Corinthian is one of the biggest players in for-profit education in the United States, generating $1.6 billion in revenue in 2013, according to its annual report. In Massachusetts, Corinthian operates Everest Institute, which has campuses in Brighton and Chelsea. Corinthian said in its statement that it had stopped enrolling new students at the Brighton campus and is seeking a buyer. Classes there will end in October.

Corinthian subsists largely on taxpayer-backed loans to students and focused on recruiting new students regardless of their qualifications or whether they were likely to complete or benefit from Corinthian’s programs, according to court documents. In Massachusetts, the schools offered training for dental and medical assistants, administration, medical insurance billing and coding, and massage therapy.

The Corinthian case represents the first time Coakley’s office has alleged that a for-profit school, acting as a lender, engaged in a loan scheme. In order to qualify for federal student loans, Coakley said, students had to pay a portion of the schools’ $14,000 to $16,000-a-year tuition themselves. Corinthian offered the students private loans with interest rates as high as 18 percent to help them qualify.

The legal complaint cited unnamed students who said instruction was inadequate. Some students were required to sign a statement that they had landed a job in order to receive their degree, a way for the school to inflate its job placement statistics, according to the complaint.

Toby Merrill, a lawyer at the Legal Services Center of Harvard Law School in Jamaica Plain, said she has offered legal assistance and representation to many former Corinthian students who were dissatisfied with their schooling and unable to repay their loans. She described Corinthian as “a leader in the field” of disgruntled students.
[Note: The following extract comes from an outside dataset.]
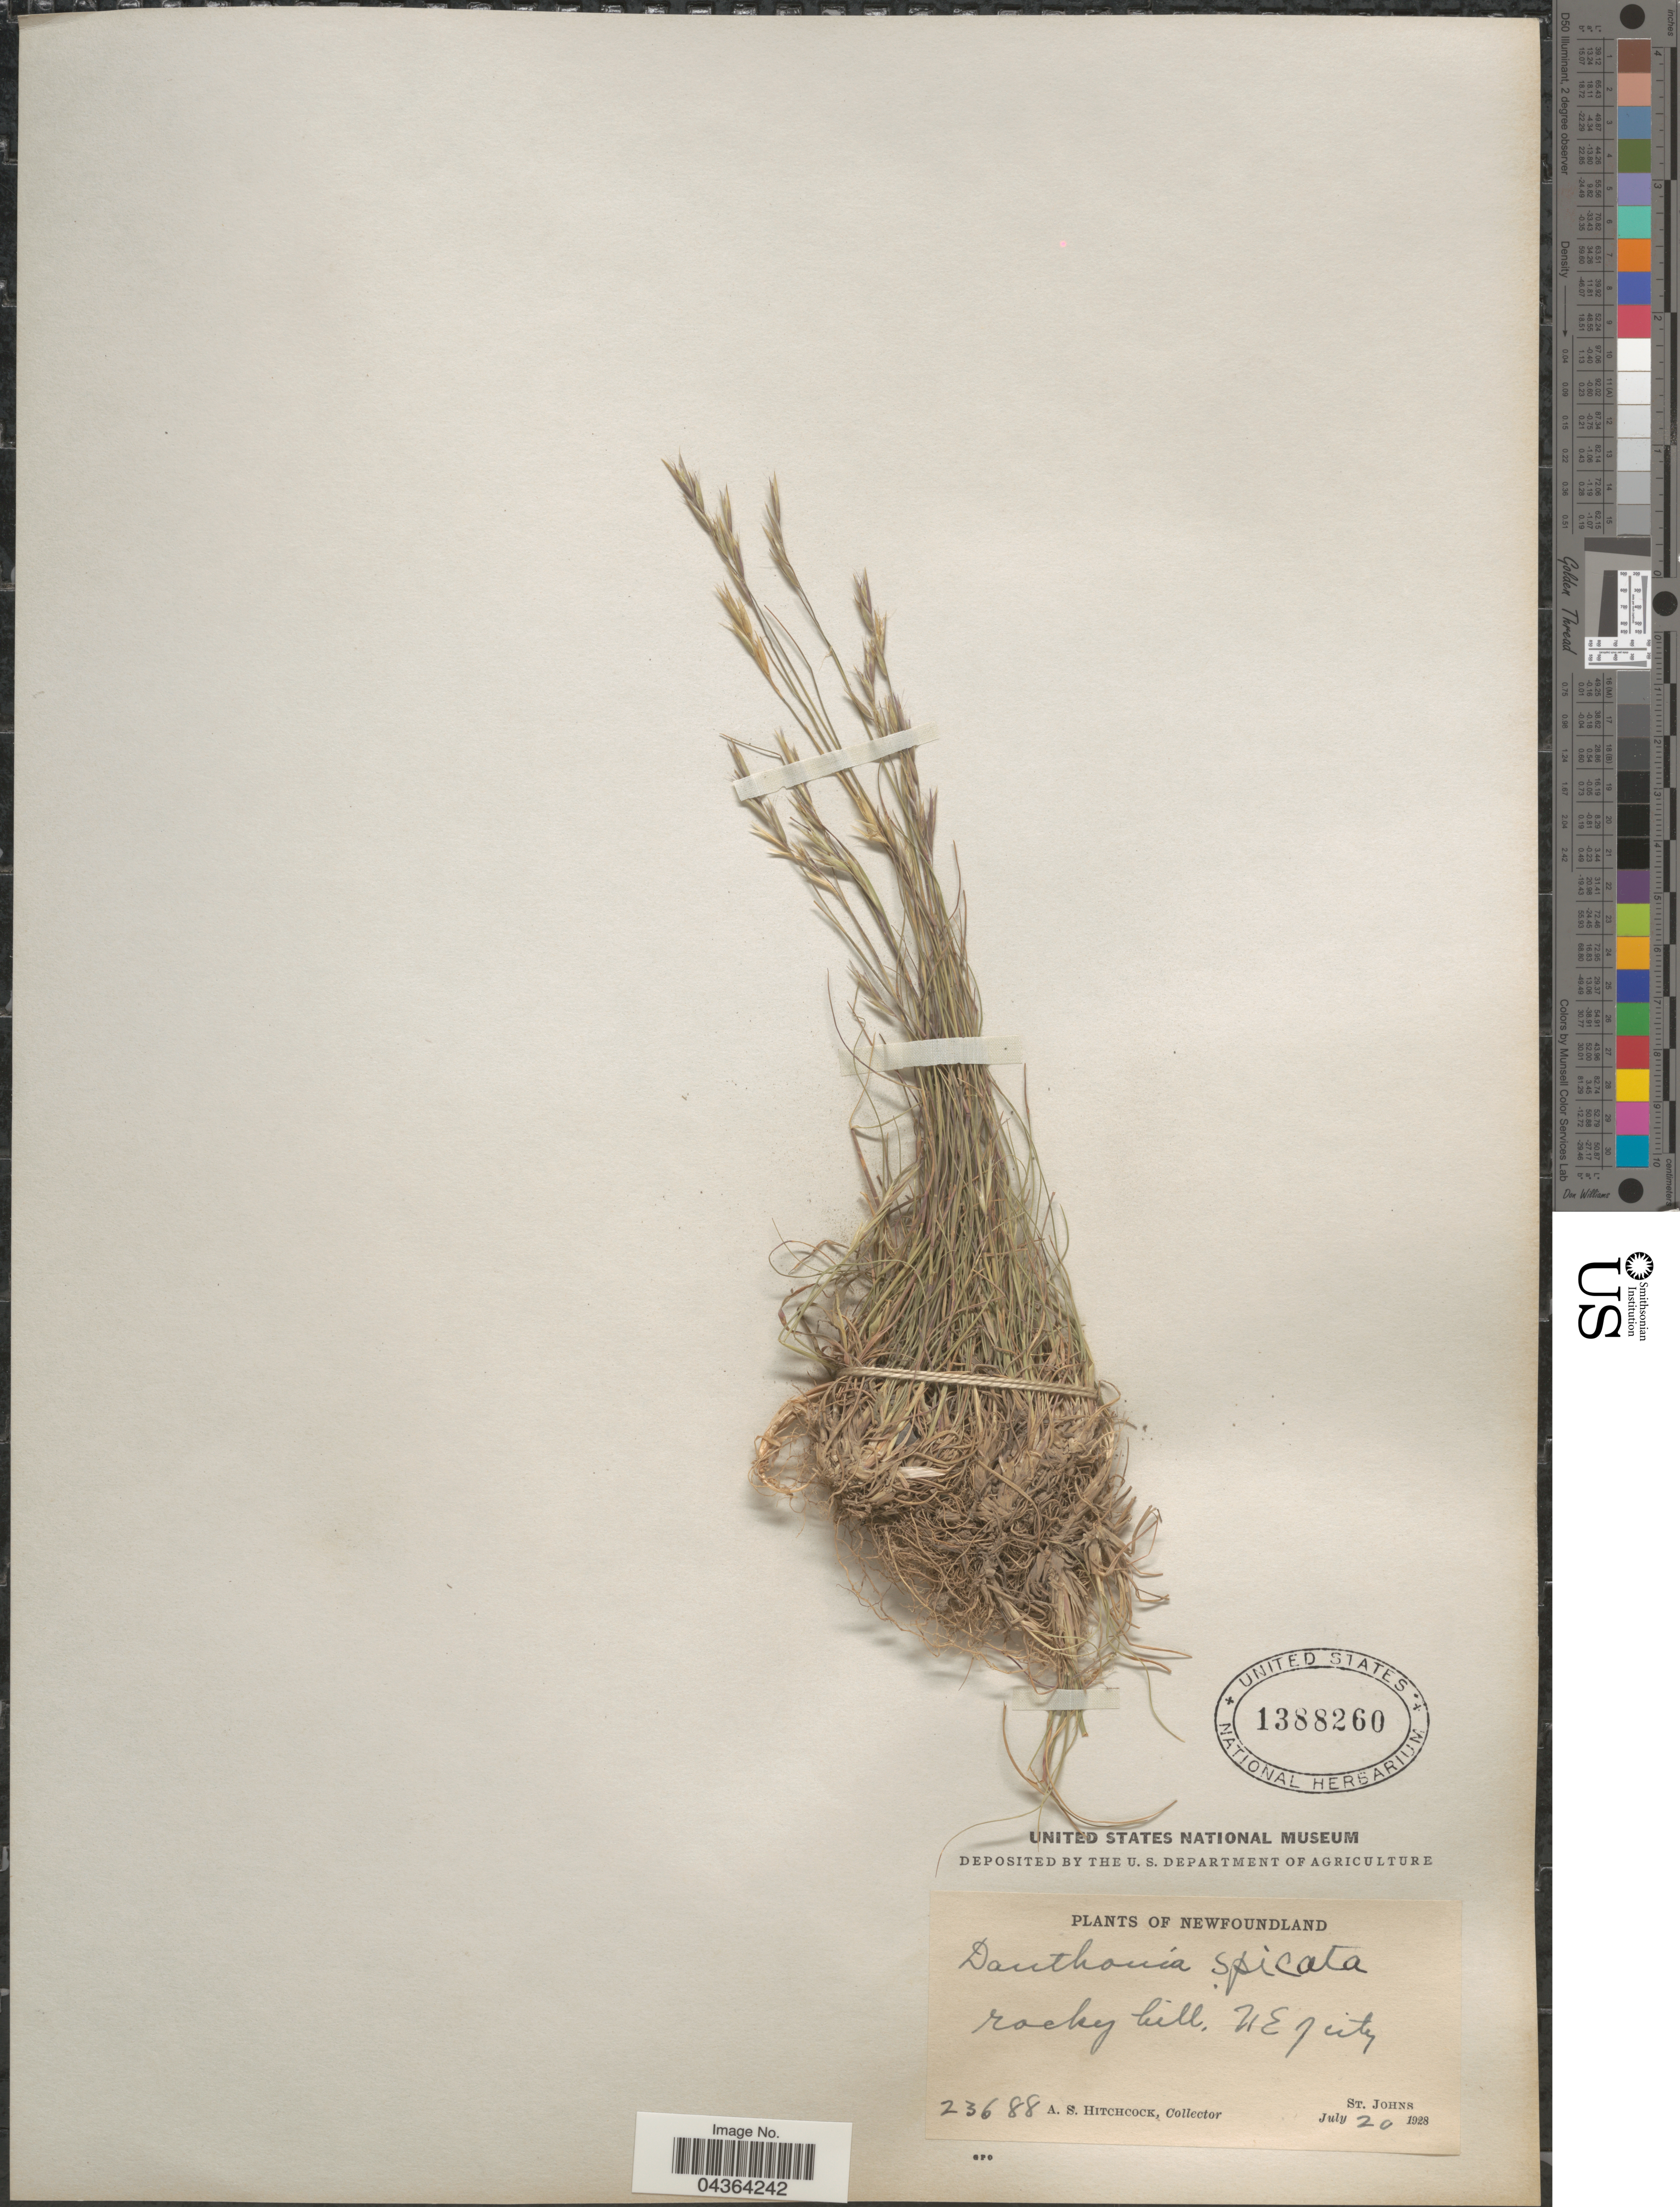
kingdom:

“There’s a lot of high pressure predatory practices and fraud directed at people who are definitionally the least able to understand it, “ she said. “These are people who have not been successful in traditional educational settings.”

Corinthian defended its practices, saying for the last 12 years in Massachusetts, it has provided educational opportunities to nontraditional students such as single mothers by offering flexible class schedules.

About 500 students attend both schools in Massachusetts at any given time, and the company said its graduation rates are about 60 percent, surpassing graduation rates in the state’s community college system. Graduates also land jobs between 57 and 88 percent of the time, depending on the degree.

This post is based on an article by the Boston Globe's Megan Woolhouse.